----- STORED RECORDS -----

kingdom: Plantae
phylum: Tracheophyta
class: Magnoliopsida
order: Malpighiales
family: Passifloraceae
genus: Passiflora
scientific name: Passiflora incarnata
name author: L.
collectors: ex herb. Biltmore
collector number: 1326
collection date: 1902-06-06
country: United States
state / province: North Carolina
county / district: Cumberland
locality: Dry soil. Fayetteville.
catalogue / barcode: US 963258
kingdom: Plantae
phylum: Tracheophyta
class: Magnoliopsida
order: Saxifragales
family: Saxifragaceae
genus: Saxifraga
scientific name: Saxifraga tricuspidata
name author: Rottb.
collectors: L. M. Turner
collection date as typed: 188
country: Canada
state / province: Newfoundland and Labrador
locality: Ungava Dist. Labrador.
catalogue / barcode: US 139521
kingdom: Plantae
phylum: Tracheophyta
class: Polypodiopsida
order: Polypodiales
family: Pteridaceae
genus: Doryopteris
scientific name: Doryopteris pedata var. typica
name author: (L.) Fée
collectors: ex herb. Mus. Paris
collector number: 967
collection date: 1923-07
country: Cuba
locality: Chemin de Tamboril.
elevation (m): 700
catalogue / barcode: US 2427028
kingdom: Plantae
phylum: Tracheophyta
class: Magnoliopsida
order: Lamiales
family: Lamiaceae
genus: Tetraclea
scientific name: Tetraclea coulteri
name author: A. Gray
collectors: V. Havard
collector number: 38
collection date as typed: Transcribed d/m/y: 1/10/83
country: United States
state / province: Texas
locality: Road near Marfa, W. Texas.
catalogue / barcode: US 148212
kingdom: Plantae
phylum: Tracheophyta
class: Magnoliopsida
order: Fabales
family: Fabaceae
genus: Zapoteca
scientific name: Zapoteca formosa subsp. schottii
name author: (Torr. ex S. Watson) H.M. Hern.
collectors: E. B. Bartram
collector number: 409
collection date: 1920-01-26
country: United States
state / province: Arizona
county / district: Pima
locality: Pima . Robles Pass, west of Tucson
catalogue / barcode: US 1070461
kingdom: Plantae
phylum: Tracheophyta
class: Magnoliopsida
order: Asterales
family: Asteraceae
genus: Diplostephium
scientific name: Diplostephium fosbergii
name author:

-----

▸ WHAT IS NEEDED:
Please echo the lines of the rows above, starting at the line containing "genus: Tetraclea" and ending after the line containing "name author: (Torr. ex S. Watson) H.M. Hern.", both included.

▸ WORKED ANSWER:
genus: Tetraclea
scientific name: Tetraclea coulteri
name author: A. Gray
collectors: V. Havard
collector number: 38
collection date as typed: Transcribed d/m/y: 1/10/83
country: United States
state / province: Texas
locality: Road near Marfa, W. Texas.
catalogue / barcode: US 148212
kingdom: Plantae
phylum: Tracheophyta
class: Magnoliopsida
order: Fabales
family: Fabaceae
genus: Zapoteca
scientific name: Zapoteca formosa subsp. schottii
name author: (Torr. ex S. Watson) H.M. Hern.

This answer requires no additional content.